Tuesday, 22 January 2013

Horse dóeuvre and Pig in a Poke

When you live in Britain, you must not horse around with comestibles from the Supermarkets.  You have to hold your horses before you pay for the pack of beefburgers you picked out in the freezer at Tesco, Aldi, Iceland and Lidl.  Complaints about food standards in the supermarkets have been going on for years but sometimes it's like flogging a dead horse  (it's actually gone into the beefburger, ha ha!).

Most of the time the food giants get away with it except this time, when the Food Safety Authority of Ireland (FSAI) tested and discovered horse DNA in the burger samples from the four retailers above.  Tesco's Everyday Value Beefburger, for example, contained 29% horsemeat.

What should go into the ingredients  of a 'Value" Beefburger?

From the Daily Mail 16 Jan.2013

What exactly is a 'Value' burger.  It's a pseudonym for cheap or economy burger - the kind of food that the poorer Proletariat can afford to buy.  While the standard ( or posh) burger must have 62% meat, the economy burger contains only  47% meat,  at the least.

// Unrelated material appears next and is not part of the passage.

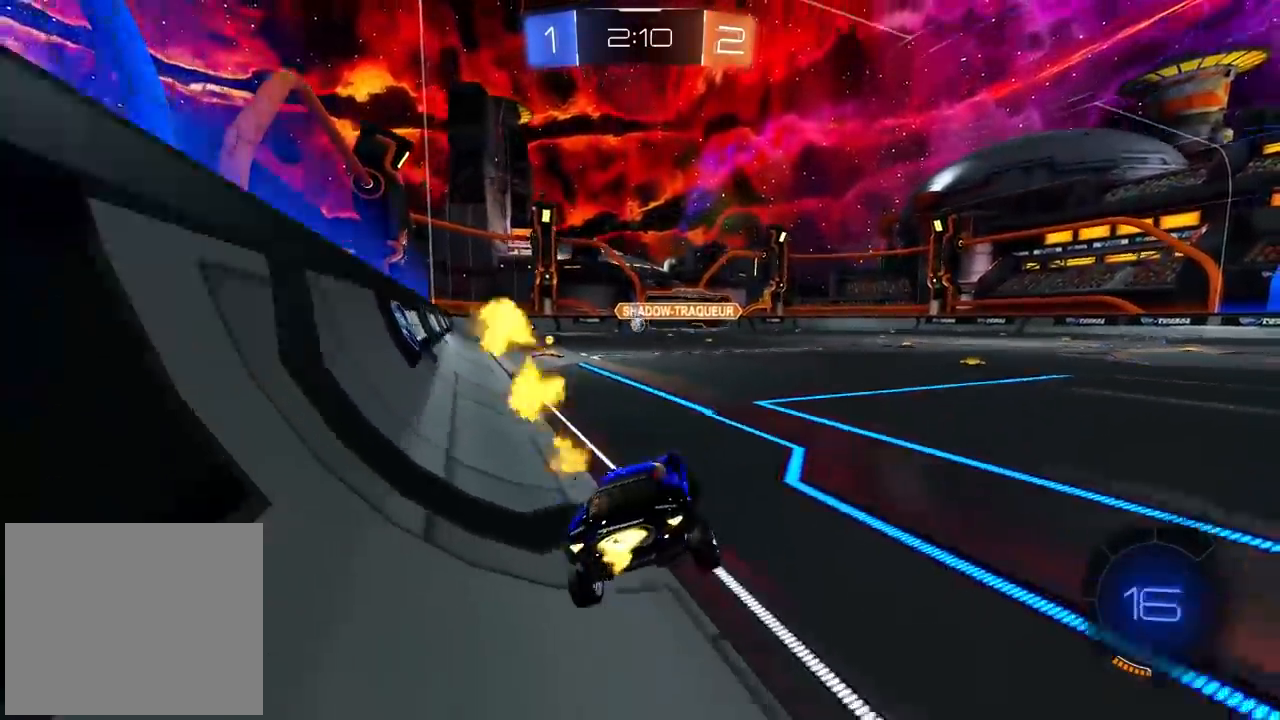
{"dt_ms": 500, "buttons": ["CIRCLE", "R2"], "left_stick": "center", "right_stick": "center", "events": [[233, "left_stick", "center"]]}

What is meat as opposed to MRM (mechanically removed  meat ) and MSM (mechanically stripped meat)?
Meat is specified as "skeletal muscle with naturally included or adherent fat and connective tissue" and the latter two are meat that have been pressure blasted from the carcass.  MRM and MSM , when used in economy burgers have to be listed as  separate ingredients.

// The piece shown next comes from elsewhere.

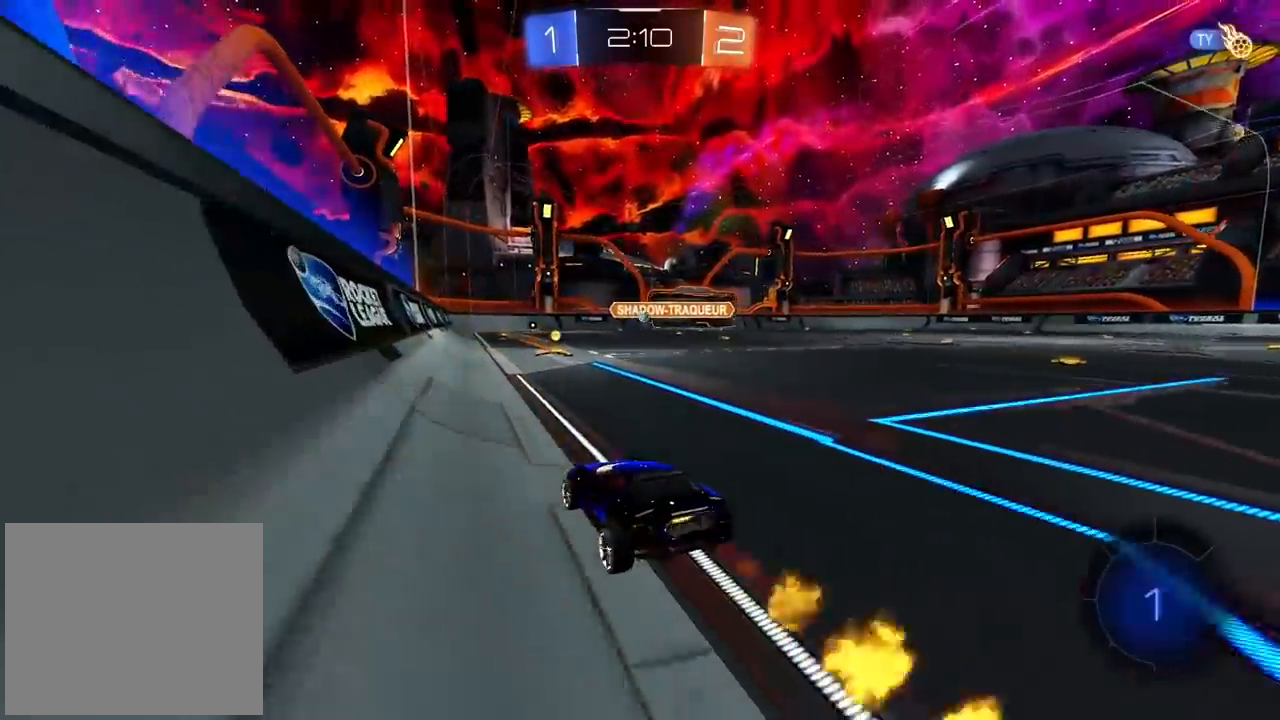
{"dt_ms": 500, "buttons": ["R2"], "left_stick": "center", "right_stick": "center", "events": [[33, "CIRCLE", "up"], [67, "left_stick", "right"], [183, "left_stick", "center"]]}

Or course only cheap and fatty meat make up the 47% meat in an economy burger and MRM and MSM  would be used as fillers. See the above image.

When we were growing up in the kampung, chicken and red meat were a luxury.  We were made to eat the chicken right down to the bone.  As for beef, after removing the meaty bits, mak would render down the bones and gristle into a kuah or soup - our Malay kampung version of low-tech MRM and MSM.  Nothing was wasted. It was not just because meat was expensive but  it was out of gratitude for the animal that fed us.  To give a meaty flavour to her dalcha mak would buy the cheaper scraggy bits at the market which she described as tetelan.  A quarter pound of meat sandwiched between two skimpy layers of bread was almost an abomination in my mother's eyes - one should not eat that much meat.  As  she would say,  "Jangan makan lauk sa'ja - mesti ada nasi".  

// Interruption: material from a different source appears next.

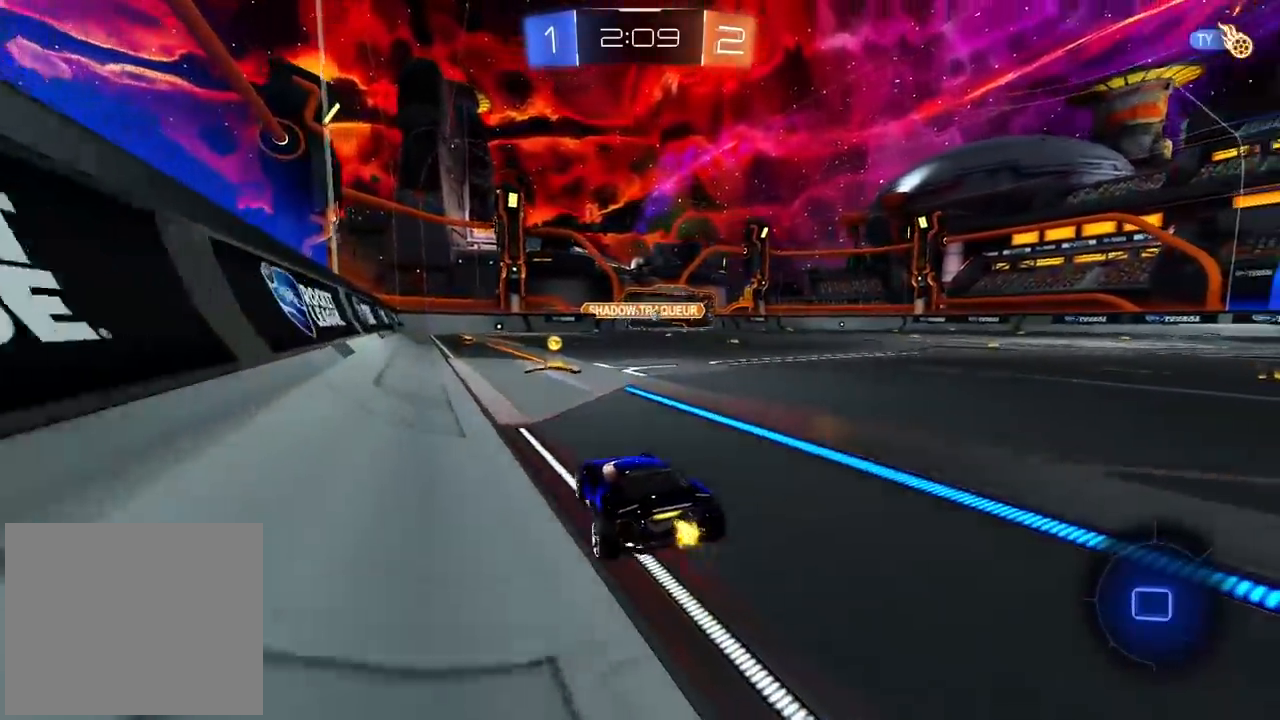
{"dt_ms": 500, "buttons": ["CIRCLE", "R2"], "left_stick": "right", "right_stick": "center", "events": [[167, "CIRCLE", "down"], [167, "left_stick", "right"]]}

Where is the source of the horse meat or equine (a posher word) meat?   Horses are not bred for meat like cows.  They are mainly surplus or old horses, pets and race horses included, that are more economical to send to the abattoir than to be put down by a vet.  It was estimated that 8118 horses from Britain were exported to Europe in 2011 for their meat - mainly to France, Belgium and Italy.  By the way it's also used in pet food.

So what's the fuss all about?  According to the renowned French chef Raymond Blanc,   "horsemeat is lean and rich in iron, has a slight taste of game - is incredibly tender - and similar in colour to beef  (my emphasis)"

Fair enough, different cultures have their own versions of what is edible.  The British delicacy "hung pheasant" is a wild bird  (dead one of course) that is tied and propped on a hook with guts and feathers intact.  It is then left to hang for up to a week or more at 10 Celsius until the meat is 'high' and starts to decompose. This will make the the meat tender and improves the flavour.

The French enjoy  frog legs and foie gras or fatty liver where ducks and geese are force-fed three times a day with about 4 pounds of grain and fat so that the livers will be bloated to 10 times the normal size. Chinese partiality to cats and dogs of course is much reviled. So, why the kerfuffle over horse meat?

From the Daily Mail 16 Jan 2013

 The reason is this.  The above 'Value'  Burger claims to have 8 % more beef but nowhere does it include the 29 % horsemeat.  That is deceitful and unlawful.

As for the "pig in the poke" out of 31 other meat food products like cottage pie, beef curry pie and lasagne, 21 tested  positive for pig DNA.

After this exposure, over 10 million beefburgers were removed from the Supermarkets' shelves.  I wonder what happened to them - perhaps they've  been diverted to the underdeveloped world.  Or maybe they've been destroyed.  Either way, it's as immoral as the initial deceit.

Now perhaps I can offer something better than supermarket burgers for all the busy mums and dads in Malaysia.  My dear mak often used the word muai in her cooking.  She applied this mainly to rice.  She judged the value of  rice not by the price but by how muai it is - that is how far it can stretch. Her one tin (a condensed milk tin) of beras  (brand A) should cook  into more nasi than brand B.   Whenever she cooked mee goreng, our favourite lunch on a Sunday, she made sure we had rice with it  - again her concept of muai!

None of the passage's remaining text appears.